Steuersenkungen möglicherweise gar kein hilfreiches Mittel zur Konjunkturbelebung?
Das Bundesfinanzministerium hat, wohl auch aufgrund der vehementen Forderungen nach Steuersenkungen, nun eine Schätzung für das Jahr 2008 gemacht, die zeigt, dass die Hälfte aller privaten Haushalte keine Einkommenssteuer bezahlt. Dies zeigt auf, dass Steuersenkungen nicht den gewünschten Effekt hätten, den sie haben sollten und den die Forderungen eigentlich zum Inhalt haben.
Doch etwas nicht minder wichtiges wird durch die Rechnungen des Bundesfinanzministerium aufgezeigt: Eine Senkung der Sozialabgaben, das heißt, der Beiträge zur Krankenversicherung, zur Arbeitslosenversicherung und zur Rentenversicherung, würde wesentlich mehr bringen als eine Senkung der Einkommensteuer. Auch wurden zusätzlich zu Schätzung einige Beispielrechnungen gemacht, die zeigen, dass es die Sozialabgaben sind, die dem Bürger richtig in die Tasche greifen, nicht aber die Lohnsteuer, die so oft als zu hoch verteufelt wird.

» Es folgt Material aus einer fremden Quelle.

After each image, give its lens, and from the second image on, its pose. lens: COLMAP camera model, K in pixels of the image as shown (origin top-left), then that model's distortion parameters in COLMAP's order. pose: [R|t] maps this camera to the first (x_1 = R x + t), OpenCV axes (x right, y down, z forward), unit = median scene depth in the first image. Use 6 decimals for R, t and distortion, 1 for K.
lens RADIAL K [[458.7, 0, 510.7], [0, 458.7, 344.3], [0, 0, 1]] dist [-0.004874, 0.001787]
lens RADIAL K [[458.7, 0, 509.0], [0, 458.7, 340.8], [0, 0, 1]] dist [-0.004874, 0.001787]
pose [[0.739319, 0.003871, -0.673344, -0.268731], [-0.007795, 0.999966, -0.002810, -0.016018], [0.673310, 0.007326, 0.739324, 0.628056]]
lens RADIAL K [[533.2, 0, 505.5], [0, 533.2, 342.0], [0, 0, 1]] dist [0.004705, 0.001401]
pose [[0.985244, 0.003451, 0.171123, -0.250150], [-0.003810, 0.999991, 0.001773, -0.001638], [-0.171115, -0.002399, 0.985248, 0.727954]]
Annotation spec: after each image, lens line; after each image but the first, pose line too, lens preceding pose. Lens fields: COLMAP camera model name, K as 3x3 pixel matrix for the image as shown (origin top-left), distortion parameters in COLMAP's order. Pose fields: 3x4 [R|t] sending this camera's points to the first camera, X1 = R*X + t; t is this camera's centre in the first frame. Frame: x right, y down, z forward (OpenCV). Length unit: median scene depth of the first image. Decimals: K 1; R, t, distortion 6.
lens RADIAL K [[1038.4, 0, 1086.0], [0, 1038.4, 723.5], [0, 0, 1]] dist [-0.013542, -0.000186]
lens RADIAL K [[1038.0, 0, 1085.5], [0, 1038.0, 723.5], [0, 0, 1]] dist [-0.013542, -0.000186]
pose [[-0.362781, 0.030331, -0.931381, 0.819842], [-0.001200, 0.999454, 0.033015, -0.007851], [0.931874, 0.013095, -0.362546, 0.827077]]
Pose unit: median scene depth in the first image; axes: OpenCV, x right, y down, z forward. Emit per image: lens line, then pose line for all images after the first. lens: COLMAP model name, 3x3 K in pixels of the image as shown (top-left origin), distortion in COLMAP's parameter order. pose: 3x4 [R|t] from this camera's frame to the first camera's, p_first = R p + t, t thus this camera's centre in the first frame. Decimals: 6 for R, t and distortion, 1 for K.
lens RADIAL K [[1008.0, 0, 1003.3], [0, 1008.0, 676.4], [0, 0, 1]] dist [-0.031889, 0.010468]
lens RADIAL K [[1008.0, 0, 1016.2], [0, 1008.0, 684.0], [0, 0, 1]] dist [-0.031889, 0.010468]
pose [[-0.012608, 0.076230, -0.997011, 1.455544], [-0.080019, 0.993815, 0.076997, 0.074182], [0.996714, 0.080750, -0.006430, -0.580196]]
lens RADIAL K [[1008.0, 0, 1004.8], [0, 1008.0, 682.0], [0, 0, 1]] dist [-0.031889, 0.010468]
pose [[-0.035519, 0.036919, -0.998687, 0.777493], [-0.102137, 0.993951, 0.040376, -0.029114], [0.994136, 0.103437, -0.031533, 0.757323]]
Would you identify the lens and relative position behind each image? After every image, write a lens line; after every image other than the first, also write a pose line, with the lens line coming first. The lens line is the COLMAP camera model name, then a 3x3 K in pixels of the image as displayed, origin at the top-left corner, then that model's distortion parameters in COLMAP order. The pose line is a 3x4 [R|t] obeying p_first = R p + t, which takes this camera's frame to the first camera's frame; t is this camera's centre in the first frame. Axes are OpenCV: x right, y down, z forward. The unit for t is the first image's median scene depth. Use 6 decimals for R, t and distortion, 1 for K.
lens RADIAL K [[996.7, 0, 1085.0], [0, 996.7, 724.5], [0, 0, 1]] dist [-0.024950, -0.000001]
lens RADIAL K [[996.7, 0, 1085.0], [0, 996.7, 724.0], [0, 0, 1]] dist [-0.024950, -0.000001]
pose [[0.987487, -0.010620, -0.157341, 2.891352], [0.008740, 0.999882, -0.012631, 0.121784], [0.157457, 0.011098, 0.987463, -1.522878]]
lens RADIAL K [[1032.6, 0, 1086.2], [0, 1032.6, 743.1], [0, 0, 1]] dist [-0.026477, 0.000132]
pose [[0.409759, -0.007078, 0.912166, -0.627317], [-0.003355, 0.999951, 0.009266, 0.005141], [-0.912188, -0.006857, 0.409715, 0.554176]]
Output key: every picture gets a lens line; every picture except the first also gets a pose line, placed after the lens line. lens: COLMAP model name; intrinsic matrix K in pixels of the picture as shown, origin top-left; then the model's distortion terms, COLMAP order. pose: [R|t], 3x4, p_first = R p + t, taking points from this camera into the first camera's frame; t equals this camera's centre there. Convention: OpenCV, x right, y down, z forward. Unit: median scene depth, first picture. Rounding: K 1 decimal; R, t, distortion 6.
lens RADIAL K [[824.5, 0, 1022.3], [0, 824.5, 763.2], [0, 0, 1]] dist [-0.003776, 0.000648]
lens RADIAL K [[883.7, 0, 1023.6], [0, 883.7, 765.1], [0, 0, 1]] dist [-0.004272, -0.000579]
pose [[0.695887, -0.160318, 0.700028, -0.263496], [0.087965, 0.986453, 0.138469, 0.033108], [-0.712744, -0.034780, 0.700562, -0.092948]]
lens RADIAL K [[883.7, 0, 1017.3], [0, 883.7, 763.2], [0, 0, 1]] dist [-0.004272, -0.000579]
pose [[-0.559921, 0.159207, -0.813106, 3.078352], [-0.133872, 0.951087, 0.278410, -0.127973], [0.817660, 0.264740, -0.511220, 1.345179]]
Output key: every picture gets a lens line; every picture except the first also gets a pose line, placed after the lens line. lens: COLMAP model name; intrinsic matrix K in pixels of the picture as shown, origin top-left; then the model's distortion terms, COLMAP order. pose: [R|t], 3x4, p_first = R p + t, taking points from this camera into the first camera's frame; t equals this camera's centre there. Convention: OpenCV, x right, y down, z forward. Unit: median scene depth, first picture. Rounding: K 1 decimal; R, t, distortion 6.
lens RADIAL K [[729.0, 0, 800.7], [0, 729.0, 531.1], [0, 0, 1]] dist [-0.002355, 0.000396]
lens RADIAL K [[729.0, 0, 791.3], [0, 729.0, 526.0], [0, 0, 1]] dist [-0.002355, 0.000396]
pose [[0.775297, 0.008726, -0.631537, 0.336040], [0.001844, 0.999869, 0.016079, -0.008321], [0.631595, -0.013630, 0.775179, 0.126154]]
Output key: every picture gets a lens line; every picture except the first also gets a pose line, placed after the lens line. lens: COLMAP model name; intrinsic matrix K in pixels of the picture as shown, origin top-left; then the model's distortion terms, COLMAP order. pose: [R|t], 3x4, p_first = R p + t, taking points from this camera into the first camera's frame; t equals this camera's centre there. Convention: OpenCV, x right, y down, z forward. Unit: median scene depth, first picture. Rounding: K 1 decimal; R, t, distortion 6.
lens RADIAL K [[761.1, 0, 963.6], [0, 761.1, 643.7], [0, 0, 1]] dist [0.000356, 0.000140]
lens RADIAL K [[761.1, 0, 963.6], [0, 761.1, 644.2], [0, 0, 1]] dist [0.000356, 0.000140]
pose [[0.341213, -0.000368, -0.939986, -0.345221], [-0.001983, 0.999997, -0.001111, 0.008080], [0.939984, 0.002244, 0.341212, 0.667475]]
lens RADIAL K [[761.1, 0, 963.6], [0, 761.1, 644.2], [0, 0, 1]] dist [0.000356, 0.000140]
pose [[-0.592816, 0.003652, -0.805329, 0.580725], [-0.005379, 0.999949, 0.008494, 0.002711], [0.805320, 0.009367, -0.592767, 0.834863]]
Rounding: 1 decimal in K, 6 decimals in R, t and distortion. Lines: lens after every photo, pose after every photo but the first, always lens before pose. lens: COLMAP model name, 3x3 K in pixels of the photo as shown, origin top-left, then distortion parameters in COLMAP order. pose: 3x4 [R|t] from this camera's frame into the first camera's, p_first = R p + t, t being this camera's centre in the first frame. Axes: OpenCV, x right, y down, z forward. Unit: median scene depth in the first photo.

Steuerlich gar nicht erfasst sind 11,2 Millionen private Haushalte. 11,4 Millionen Haushalte sind zwar steuerlich erfasst, zahlen jedoch, aufgrund des zu geringen Einkommens, keine Steuern. Einkommenssteuer wird von lediglich 24,1 Millionen Haushalten gezahlt, wovon wiederum nur ein Viertel einen großen Batzen der gesamten Steuern bezahlt, nämlich etwa drei Viertel des Steueraufkommens für private Haushalte.
Um wirklich etwas zu bewirken, wären Steuersenkungen also wohl wirklich der falsche Weg, da diese letztlich, aufgrund der genannten Zahlen, nur bei 24,1 Millionen von 46,7 Millionen Privathaushalten greifen würde. Und auch hier würde dies wohl nur für jene etwas bringen, die viel Einkommenssteuer bezahlen. Die meisten Menschen in Deutschland würden also bei den von so vielen geforderten Steuersenkungen leer ausgehen.
Eine andere Möglichkeit ist die Ausgabe von Konsumgutscheinen an einkommensschwache Haushalte, wie dies in Frankreich nun zum Zuge kommt. Eine vom Magazin „Stern“ in Auftrag gegebene Umfrage (durchgeführt von forsa, der Gesellschaft für Sozialforschung und statistische Analyse, bekannt vor allem durch Wahlprognosen und Wahlhochrechnungen) stellte die Frage: „Halten Sie Konsumgutscheine für sinnvoll?“. Dabei kam unterm Strich ein eindeutiges Ergebnis heraus. Bei der repräsentativen Umfrage beantworten 78 Prozent der Befragten die gestellte Frage mit Nein, 3 Prozent mit weiß nicht und nur 19 Prozent mit einem eindeutigen Ja. Interessant hier auch der Vergleich unterschiedlicher Altersgruppen. So sagten bei der Altersgruppe der 18 – 29 jährigen gleich 28 Prozent Ja, bei der Altersgruppe der ab 60 jährigen jedoch nur 14 Prozent.
Ob Konsumgutscheine denn wirklich etwas bringen würden, ist die andere Frage. Viele Bundesbürger sind hier wohl realistischer als so mancher Politiker. Es bedarf also anderer Lösungsmöglichkeiten als Steuersenkungen und die Ausgabe von Konsumgutscheinen. Diese zu finden, gilt es nun für unsere Bundesregierung und den Expertenrat, der sich am Sonntag dieser Woche zu einem von Kanzlerin Merkel anberaumten Treffen im Kanzleramt einfinden wird.